Sprache: Ich habe an den verschiedensten Orten Schweden getroffen, die Deutsch sprachen. Ist aber doch ziemlich selten. Dagegen kommt man mit Englisch normalerweise gut aus, man kann sich aber nicht hundertprozentig darauf verlassen, z.B. ist es mir schon passiert, dass die Dame in der Rezeption eines Vandrarhem nur Schwedisch sprach (in Hörnefors, Västerbotten). Ich muss zugeben, ich bewundere die Leute, die von sich sagen kein oder kaum Schwedisch zu sprechen, aber vom reinen Zuhören so an die Sprache gewöhnt sind, dass sie von einem normalen schwedischen Gespräch das Wesentliche verstehen. Ich habe nach zwei Urlauben 1991 und 1992 noch gar nichts verstanden und kannte auch keine schwedischen Wörter. Vielleicht hatte ich aber auch einfach keinen Wert darauf gelegt, mit den Leuten konnte man ja immer Englisch reden (in Hörnefors war ich später...). Ich habe das Erlernen der Sprache dann anhand einiger Lehrbücher selber übernommen. Ist gar nicht so schwer, man kann in wenigen Wochen recht weit kommen. Die Grammatik ist recht einfach, wenn man von den Feinheiten der Wortstellung und der Fülle von Präpositionen, die alle anders als im Deutschen gebraucht werden, absieht, was für Urlaubs-Niveau aber wohl auch nicht so eminent wichtig ist. Auch wenn ich mittlerweile von mir behaupte, dass ich die Sprache einigermaßen ordentlich sprechen und ziemlich gut lesen und schreiben kann, habe ich trotzdem immer noch gerade beim Verstehen von gesprochenem Schwedisch oft Schwierigkeiten.

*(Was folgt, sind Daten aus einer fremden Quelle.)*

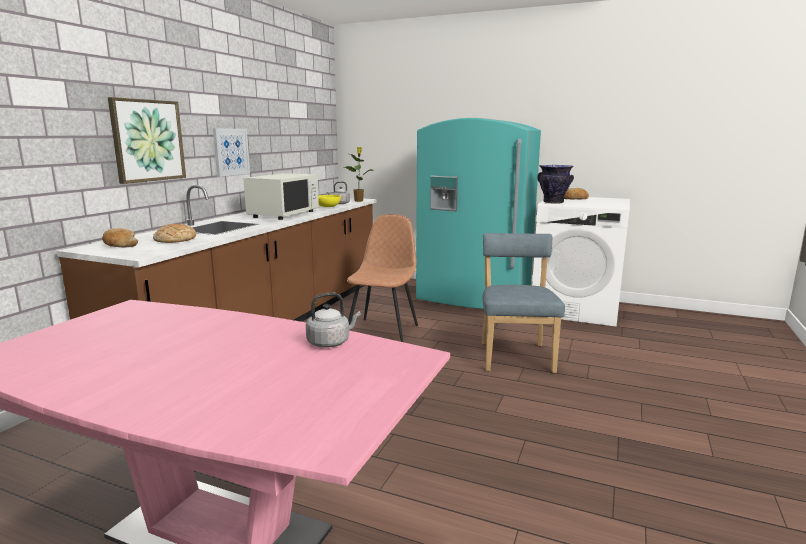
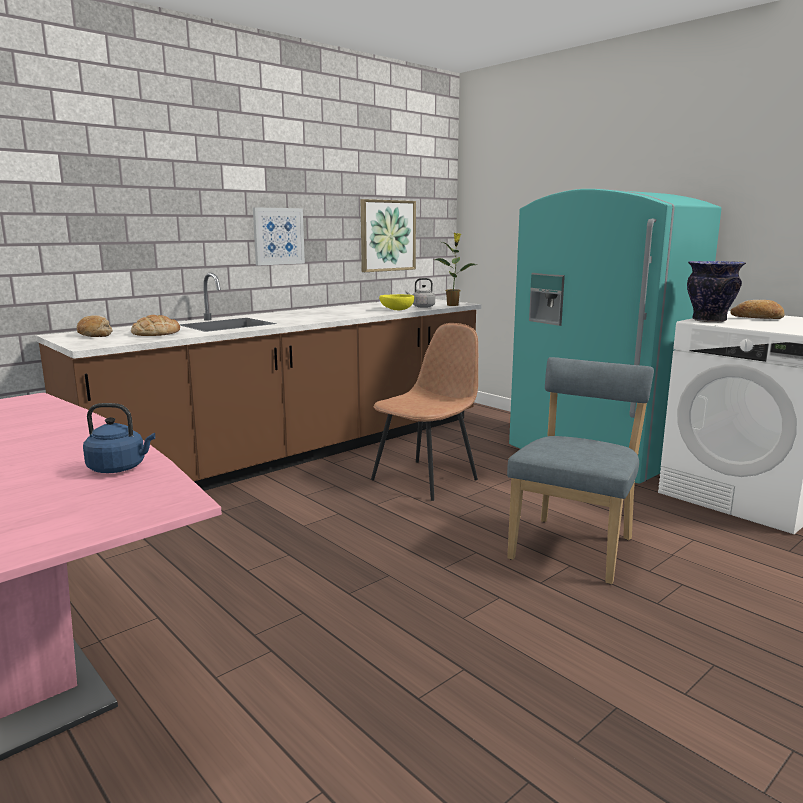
camera: 25 degrees right, 0 degrees up
(147, 140) = (160, 220): picture -> picture (387, 235)
(284, 214) = (327, 315): white microwave -> none
(330, 342) = (120, 468): grey kettle -> blue kettle

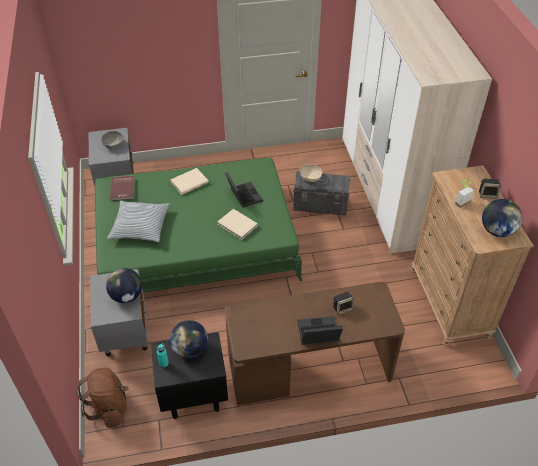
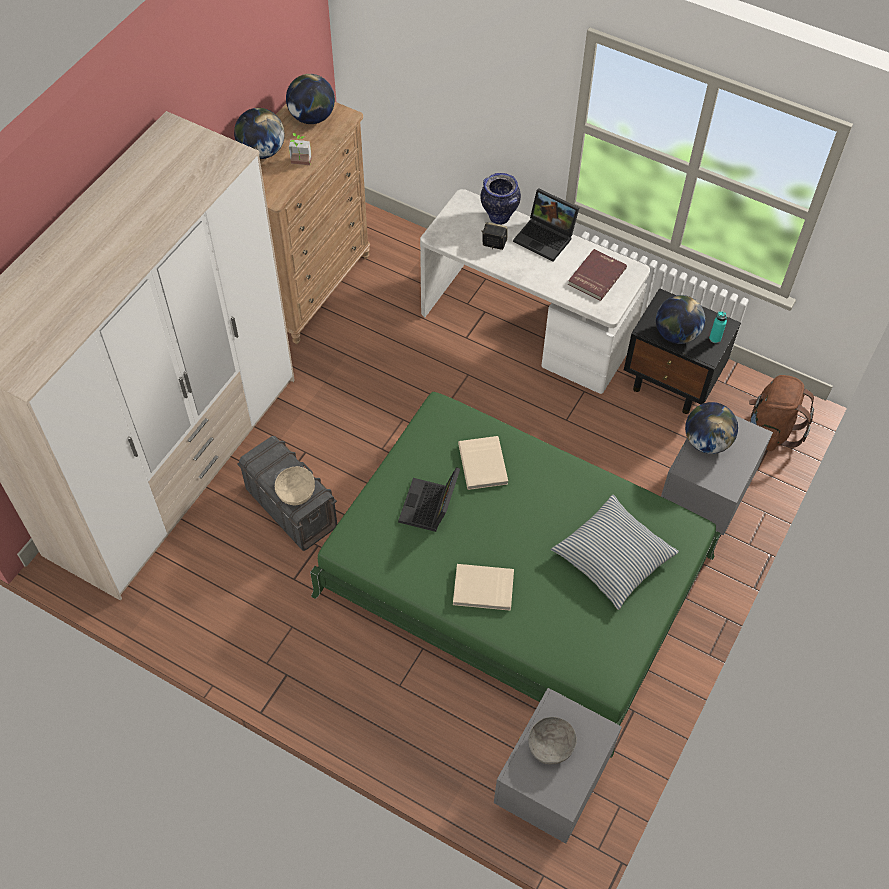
camera: 140 degrees left, 10 degrees up
(123, 189) = (593, 644): red book -> red book (596, 276)
(309, 369) = (527, 327): brown desk -> white desk
(359, 328) = (498, 217): none -> vase
(487, 194) = (262, 152): speaker -> globe

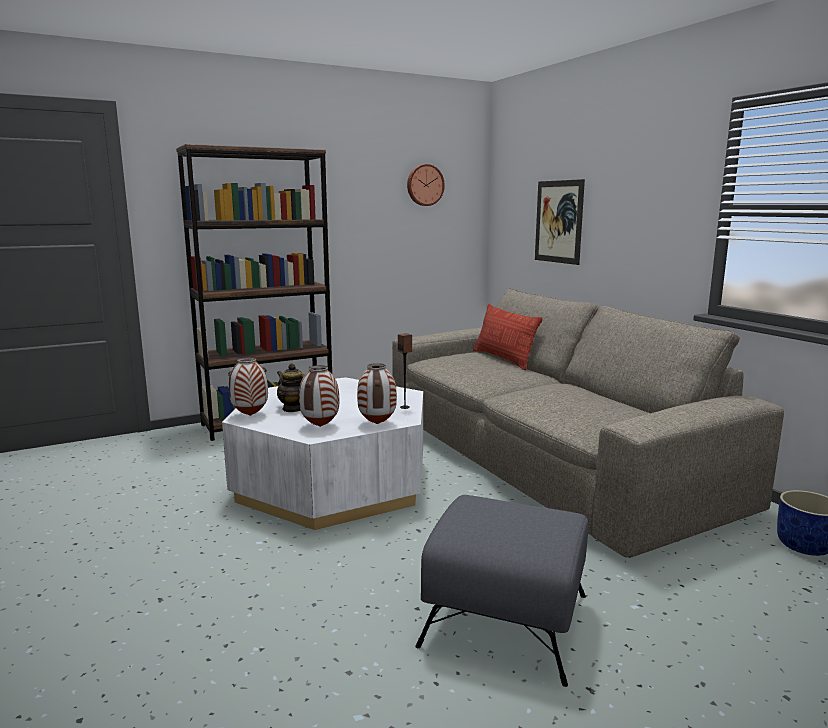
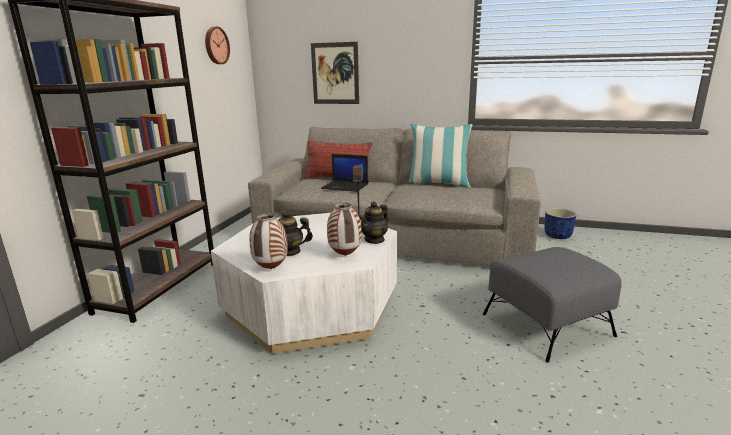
camera: 45 degrees left, 5 degrees up
(378, 424) = (374, 240): vase -> teapot
(481, 368) = (345, 186): none -> laptop
(601, 393) = (438, 183): none -> pillow

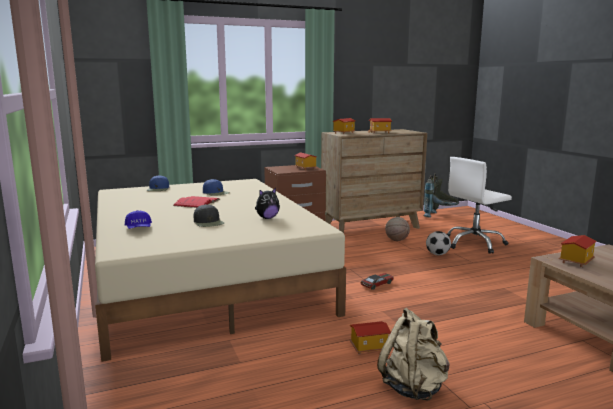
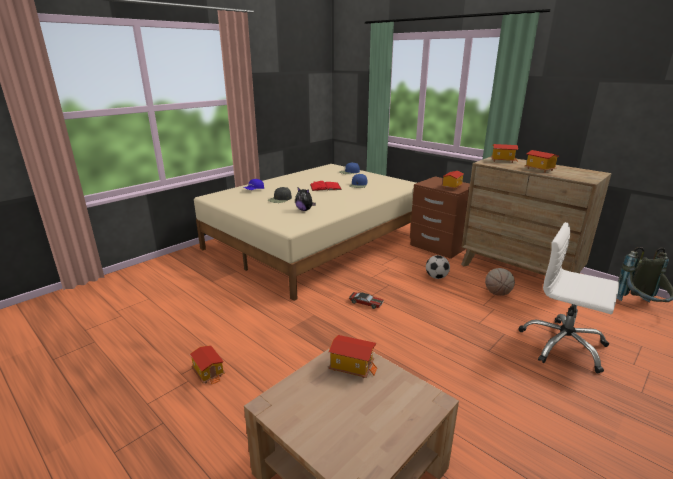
camera: 65 degrees right, 10 degrees up
(369, 347) = (249, 319): toy house -> toy house (209, 372)
(413, 387) = (201, 346): beige backpack -> none
(437, 254) = (485, 323): football -> football (436, 277)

Aber vielleicht liegt das an mir. Jedenfalls gibt es normalerweise keinerlei Trennung zwischen den Wörtern, ein Satz wird gesprochen wie ein einziges langes Wort. Da hilft wirklich nur Gewöhnung. Einige wenige Male bin ich an Leute geraten, die dermaßen Dialekt gesprochen haben, dass sie beim besten Willen nicht zu verstehen waren. Am krassesten ist es auf Gotland. Ich frage mich, ob die Linguisten das dort gesprochene Gutemål überhaupt noch als schwedischen Dialekt einstufen.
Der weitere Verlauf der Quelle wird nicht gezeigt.